|Churches such as this one have been experiencing increased
government interference throughout Zhejiang province.
(Photo: China Aid)
Reported in Chinese by Qiao Nong. Translated by Carolyn Song. Written in English by Brynne Lawrence.
(Wenzhou, Zhejiang—July 1, 2016) Authorities in China’s coastal Zhejiang province recently demanded that some churches hand all their income, including donations, to the government as part of a movement to implement more official regulations.
Since last year, the Chinese government has been pressuring churches to implement the “five transformations,” which consist of “localizing religion (through adopting local architectural styles for church buildings), standardizing management, indigenizing theology (by contextualizing sermons), financial transparency and adapting Christian teachings,” in order to mold Christianity into an institution that reflects the objectives of the Communist Party. As a result, the government established office spaces within churches and assigned officials to closely regulate them.
Government departments implemented new rules for churches in Pingyang County, Wenzhou, including that they must submit all of their donated money to the authorities. A local Christian said that, “… the government officials will interfere with church affairs, managing our donations and some large-scale projects. We have to obtain their (the government’s) permission if we would like to buy equipment or decorate the church. We will have to ask for permission for any expenses more than a few thousand yuan.”

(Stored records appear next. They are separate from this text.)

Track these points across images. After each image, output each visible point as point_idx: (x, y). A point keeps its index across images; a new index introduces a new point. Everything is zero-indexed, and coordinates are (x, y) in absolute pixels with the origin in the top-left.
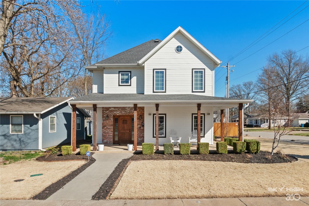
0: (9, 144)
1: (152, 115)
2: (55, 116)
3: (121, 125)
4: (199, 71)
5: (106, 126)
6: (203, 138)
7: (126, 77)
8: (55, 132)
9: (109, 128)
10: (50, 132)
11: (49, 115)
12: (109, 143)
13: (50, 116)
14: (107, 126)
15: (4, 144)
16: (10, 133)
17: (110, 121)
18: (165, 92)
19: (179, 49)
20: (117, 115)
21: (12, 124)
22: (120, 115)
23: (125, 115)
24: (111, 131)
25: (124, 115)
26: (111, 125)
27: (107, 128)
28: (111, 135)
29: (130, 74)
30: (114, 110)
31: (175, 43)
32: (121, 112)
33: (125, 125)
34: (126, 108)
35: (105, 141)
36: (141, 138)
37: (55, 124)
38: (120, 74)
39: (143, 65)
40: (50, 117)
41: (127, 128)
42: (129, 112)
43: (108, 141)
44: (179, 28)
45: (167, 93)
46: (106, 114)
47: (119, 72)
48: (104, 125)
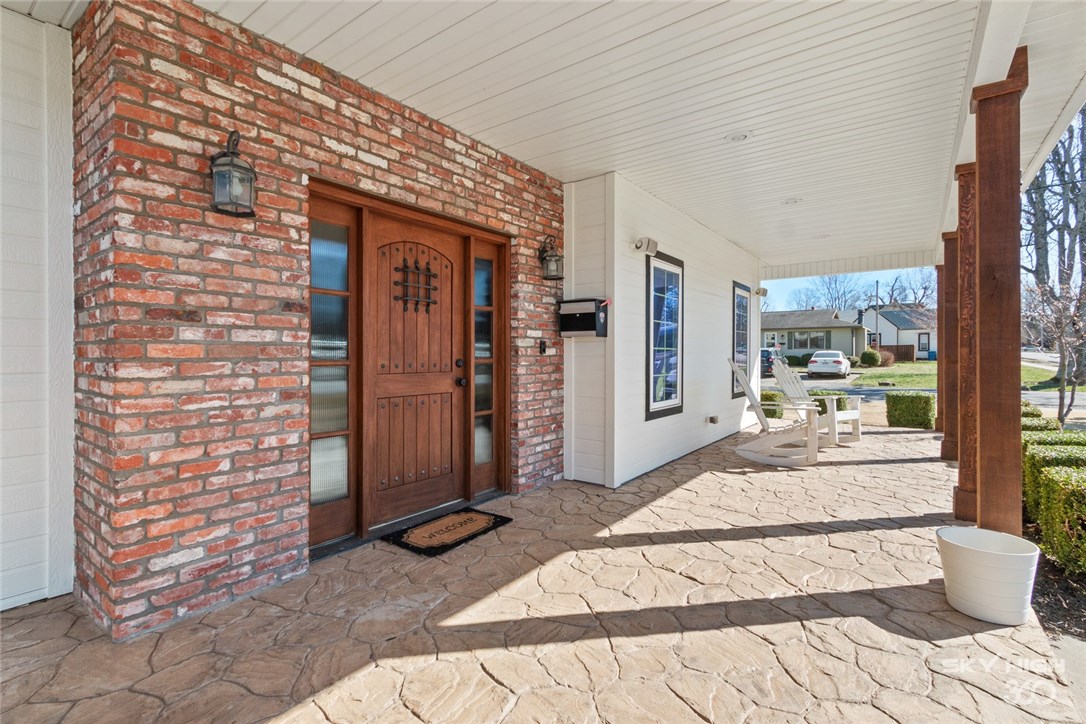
3: (383, 315)
5: (192, 317)
9: (254, 353)
12: (258, 567)
14: (223, 319)
17: (271, 244)
20: (366, 185)
22: (396, 194)
23: (437, 207)
24: (287, 396)
25: (424, 203)
26: (288, 306)
27: (219, 346)
28: (283, 448)
30: (321, 108)
32: (400, 165)
33: (422, 315)
34: (449, 143)
35: (176, 559)
36: (547, 431)
41: (435, 348)
43: (230, 541)
46: (206, 118)
48: (165, 299)
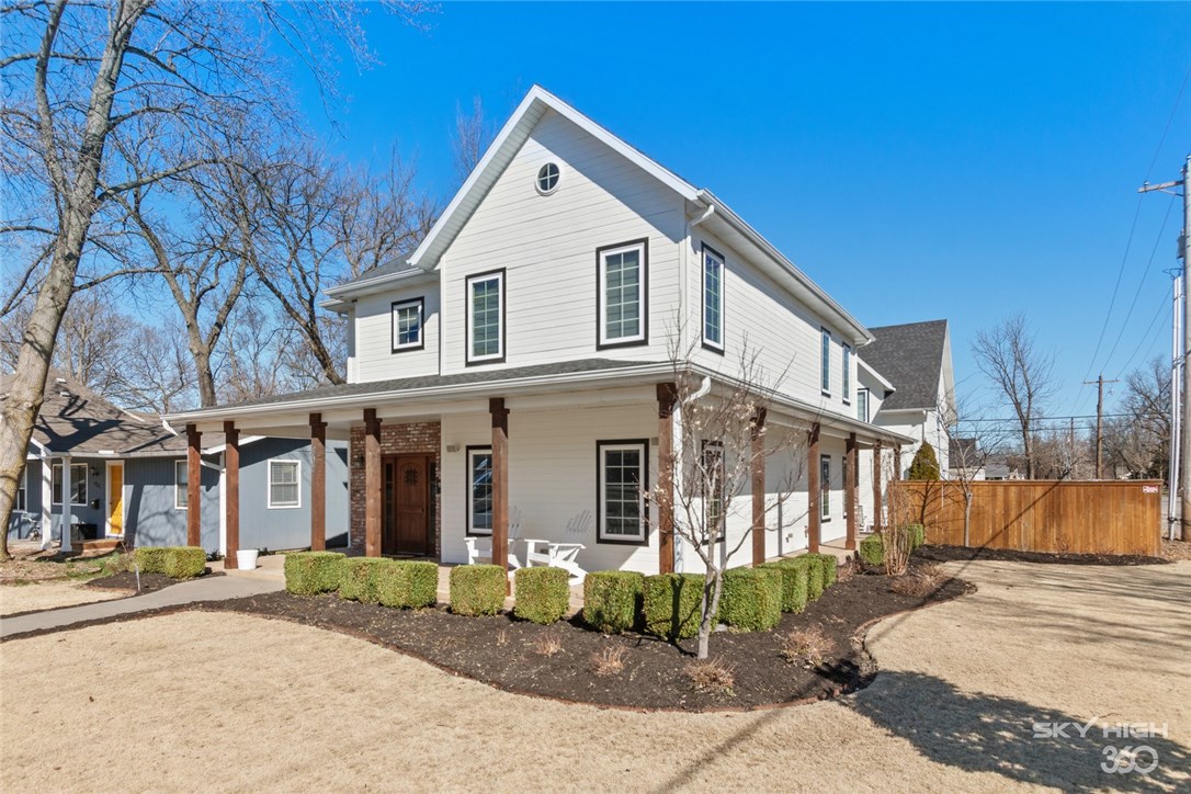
0: (173, 538)
1: (464, 450)
2: (295, 461)
3: (402, 487)
4: (625, 254)
6: (641, 549)
7: (409, 320)
8: (299, 506)
10: (269, 507)
11: (266, 458)
13: (270, 461)
15: (167, 537)
16: (176, 508)
18: (502, 360)
19: (549, 177)
21: (178, 484)
23: (407, 452)
29: (420, 308)
31: (536, 155)
33: (413, 487)
37: (296, 485)
38: (396, 312)
39: (437, 268)
40: (272, 463)
41: (417, 498)
42: (417, 444)
44: (537, 92)
45: (510, 364)
47: (394, 304)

In July 2015, the local government began arranging for officials to speak at church services and set up tables for them in the churches. On Aug. 30 of the same year, authorities ordered that government personal supervise every church in Wenzhou.
According to an unconfirmed report, the local government is now requiring churches to fly the official Chinese flag on top of their buildings—where many of them displayed crosses before the actions of an ongoing cross demolition campaign—and place it on their pulpits.
China Aid reports on abuses, such as those experienced by Christians in Wenzhou, in order to promote religious freedom and rule of law in China.